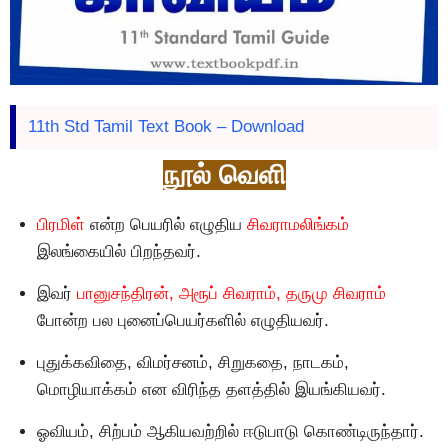
11th Std Tamil Text Book – Download
நூல் வெளி
பிரமிள்
என்ற பெயரில் எழுதிய
சிவராமலிங்கம்
இலங்கையில் பிறந்தவர்.
இவர்
பானுசந்திரன், அரூப் சிவராம், தருமு சிவராம்
போன்ற பல புனைப்பெயர்களில் எழுதியவர்.
புதுக்கவிதை, விமர்சனம், சிறுகதை, நாடகம்,
மொழியாக்கம் என விரிந்த தளத்தில் இயங்கியவர்.
ஓவியம், சிற்பம் ஆகியவற்றில் ஈடுபாடு கொண்டிருந்தார்.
::::::
The lines from the one containing "மொழியாக்கம் என விரிந்த தளத்தில் இயங்கியவர்." through the final line of the listing above are to be repeated exactly, and nothing else is to be printed.

--- Solution below ---
மொழியாக்கம் என விரிந்த தளத்தில் இயங்கியவர்.
ஓவியம், சிற்பம் ஆகியவற்றில் ஈடுபாடு கொண்டிருந்தார்.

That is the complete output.